Last night I watched this documentary about Maria Callas. I had a small sense that there was something tragic and sad about her life outside of opera, but I had no idea just how tender her story was. She existed in this space where she had attention, celebrity, adoration — but she didn’t have the love that she wanted. In her last relationship, she was literally a commodity, a glittering novelty collected by a rich man who loved the idea of her.

The idea of her.

This led me to thinking about a recurring, spiraling conversation I often have with my friends. Our conversation is about humanity, and about our particular skill in honoring humanity. Too often, our default mode is to objectify, to make of each other a one-dimensional thing. The person in my way at the store. The person who is driving too fast. The person talking too much at the end of the day.
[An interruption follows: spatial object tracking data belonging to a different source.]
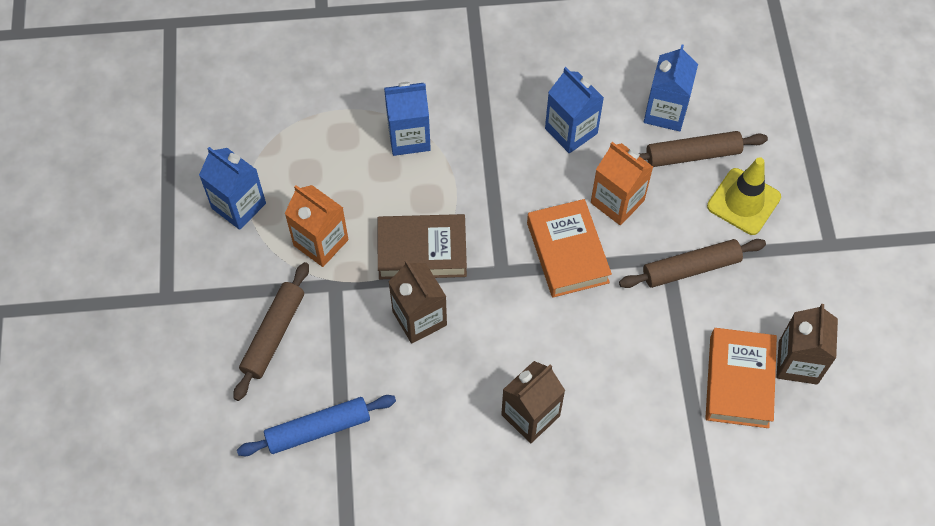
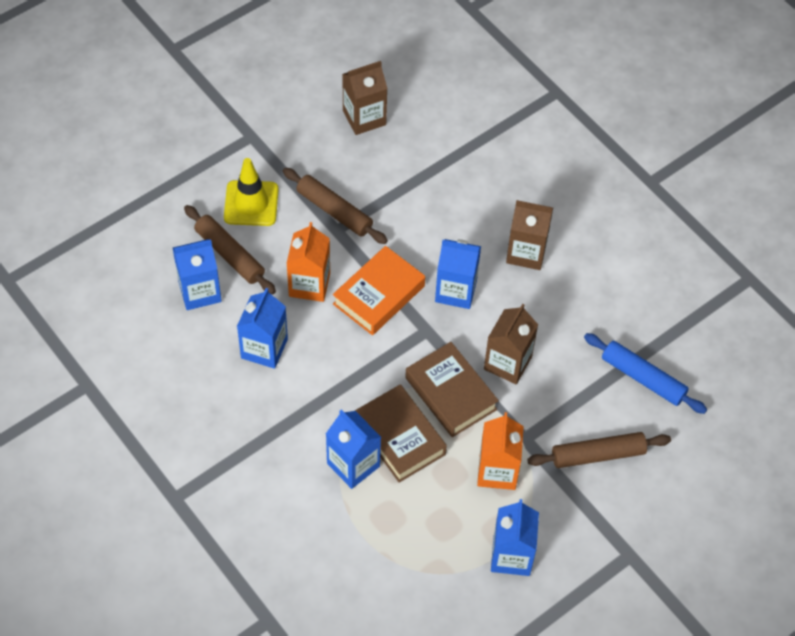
camera: 125 degrees left, 5 degrees down
(409, 186) = (399, 437): none -> brown book
(528, 321) = (456, 291): none -> blue carton
(739, 381) = (404, 144): orange book -> none

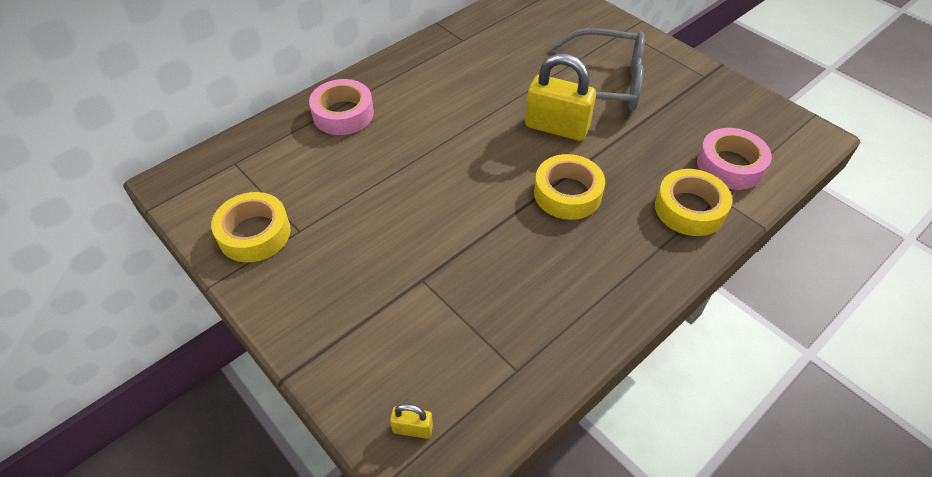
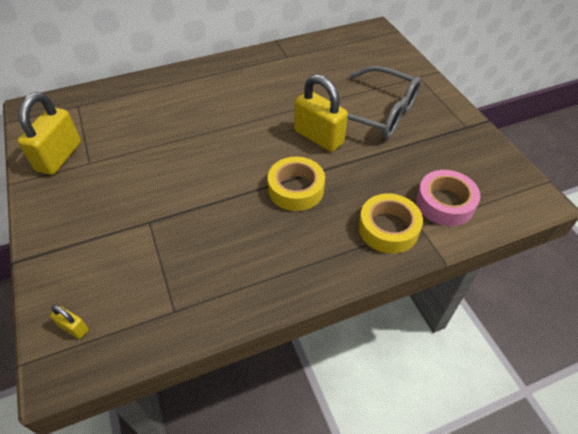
camera: 20 degrees right, 0 degrees up
(254, 233) = (59, 156): yellow tape -> yellow padlock
(343, 114) = (169, 90): pink tape -> none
Another recurring and spiraling conversation I often have is about the role of massage therapy in health care, about how we can integrate the profession into the medical model in a way that elevates patient care. Believe it or not, watching that documentary brought both of these conversations together in my mind.

What I am hearing sometimes, even in my own head, is that we might be taking on the least desirable parts of the medical model. We might be turning people into objects. The frozen shoulder. The back spasms. The testicular cancer with distant metastasis.

While this objectification might be useful for a moment — we have to apply specific knowledge to be safe and effective, after all — it too easily becomes a habit. And hidden within this habit is the seed of what could be damaging cruelty.

Turning someone into a limited object is a door that opens onto a path. This path has so many stops along the way that drift us further and further from each other. Stops like: not listening with full attention and an open mind, ignoring someone’s stated needs in favor of our own assumptions. In the darkest depths of the path as it winds through the shadow side that is in all of us are the -isms and oppressions that break our collective hearts.

I am in no way saying that integrating in the medical model will make us into a crueler, harsher profession. I am saying that constant vigilance is required. May of us went into massage therapy because we loved the idea of working with a whole person. Many medical professionals love this idea as well.

As Maria Callas grew into her talents and found fame and recognition, her personal life started to fall apart. As this profession grows into its next phase, we must be ever-aware of the state of our own being.

Maria Callas often spoke of herself as two different beings: Callas, the diva and performer, and Maria, the woman. By all accounts, she didn’t find a way to integrate those beings. As we grow into next-level massage therapists, let’s continue to find ways to integrate our two beings: the evidence-based practitioner with the human-loving soul seeking connection.